After a few days of this, a funny thing happened: I started getting lots of random but interesting ideas popping into my head while I drove — mostly about topic that would make potentially-interesting personal development articles for my website.
I remember one specific stretch when — in rapid fire succession — the following ideas for articles literally just popped into my head:
- 8 Hours of Sleep is Normal. And So is 6.
- Coping skills Are a Cop-out
- Forget About Passion and Be Interested Instead.
- Why Habits Are the Soul of Mental Health
I wasn’t thinking about these topics in particular or trying especially hard to “have good idea.” They just showed up.
Takeaway: I had been suffocating my unconscious with my incessant podcast listening habit. The more creative and generative part of my mind had been working on coming up with new ideas and I was finally able to notice them once I turned down the volume and just allowed myself to “listen.”
Writing is a lot easier when you have plenty of ideas
Eventually I started using Siri on my commute to dictate these ideas into a “new article ideas” folder in my writing app of choice on my phone. After only a few weeks of doing this, my list was far bigger than it had ever been and continued to grow quickly.
My commute effectively became an ideas generation session where I brainstormed and “listened” for new ideas to write about in my work.
Crucially, when I actually sat down at my computer to start writing articles every morning, I began to notice a lot less friction to getting started, including a much lowered urge to procrastinate.

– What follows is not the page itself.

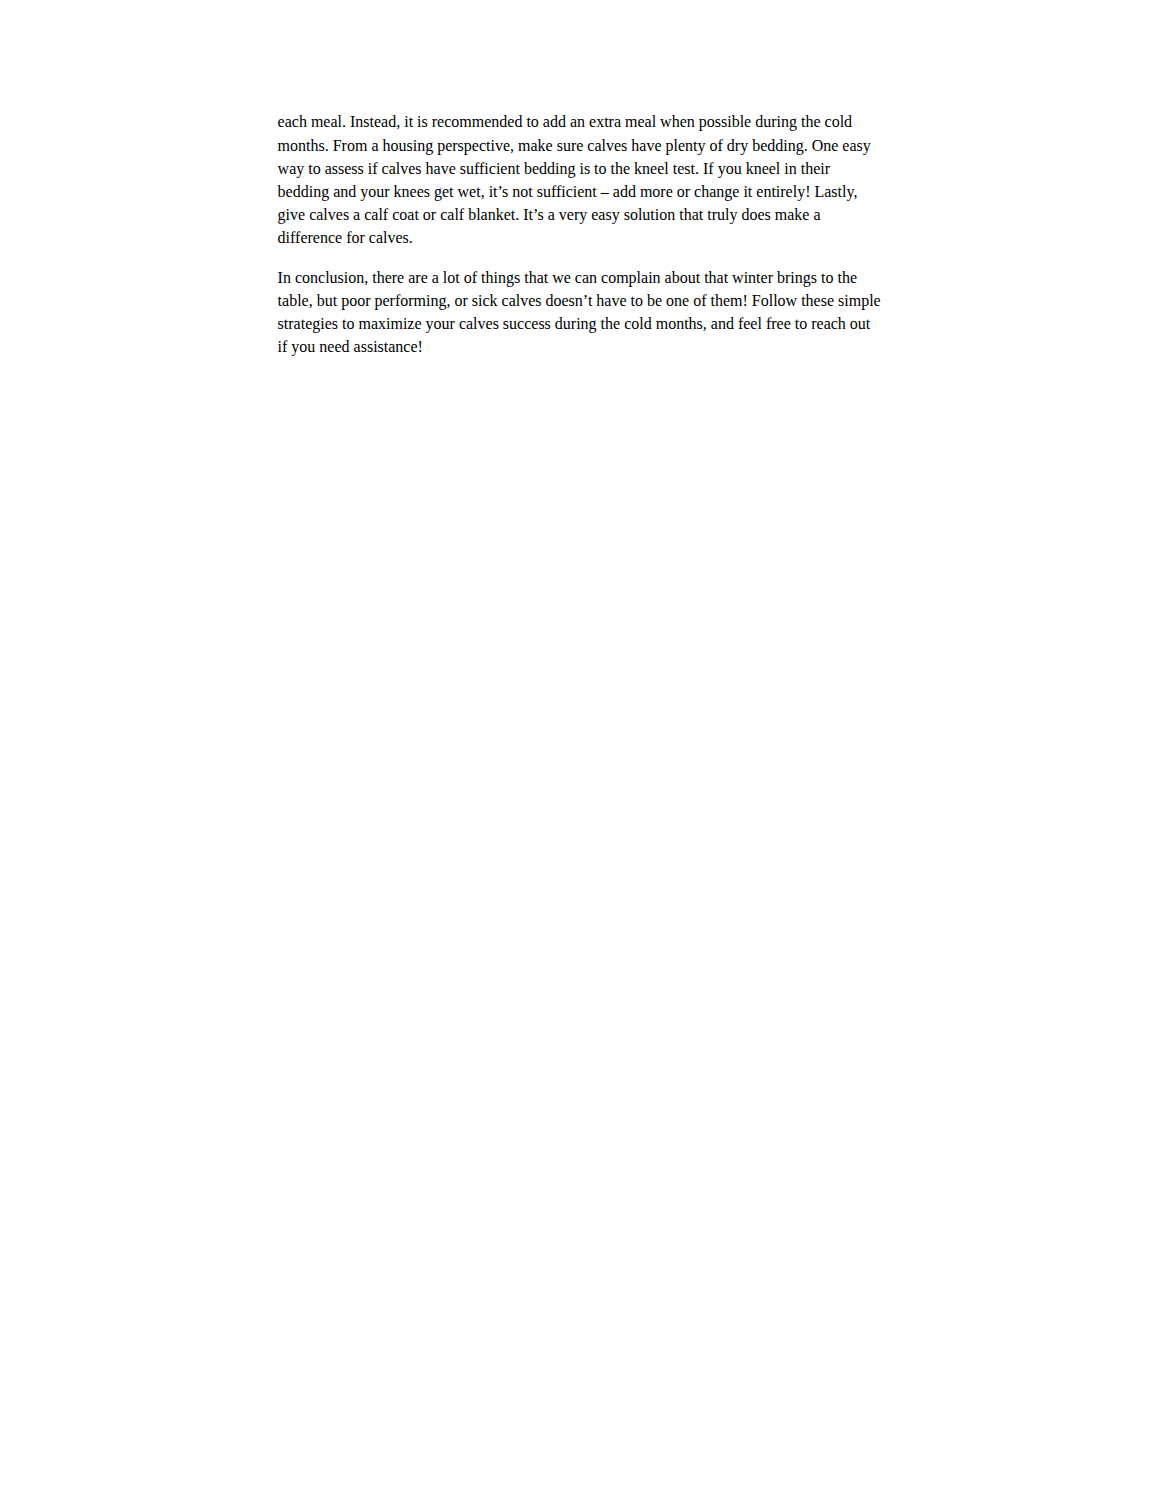each meal. Instead, it is recommended to add an extra meal when possible during the cold months. From a housing perspective, make sure calves have plenty of dry bedding. One easy way to assess if calves have sufficient bedding is to the kneel test. If you kneel in their bedding and your knees get wet, it’s not sufficient – add more or change it entirely! Lastly, give calves a calf coat or calf blanket. It’s a very easy solution that truly does make a difference for calves.
In conclusion, there are a lot of things that we can complain about that winter brings to the table, but poor performing, or sick calves doesn’t have to be one of them! Follow these simple strategies to maximize your calves success during the cold months, and feel free to reach out if you need assistance!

Previously, there were many days when I wouldn’t feel very motivated to write because none of my current drafts seemed interesting or exciting. Now I had loads of exciting topics to start writing about.
I never got to my desk feeling like I don’t have anything good to write about.
Having lots of new ideas coming in on a regular basis gave me a huge boost to my motivation to work. Specifically, having lots of new ideas helped to just get started with my writing, which, as any writer knows, is at least half the battle.
Producing More by Doing Less
This experience was a good reminder to me that we can all fall victim to the trap of thinking that to produce more we always need to do more. In the long-run, sometimes doing less enables us to produce far, far more.
By eliminating podcasts and carving out some quiet time on my commutes, I allowed myself to be more receptive to the massive amount of “work” that my unconscious mind was already doing, which lead to a significant increase in both the quality and quantity of my overall output of work.
There may not be a free lunch, but free ideas are surprisingly easy to come by if we can learn to be quiet.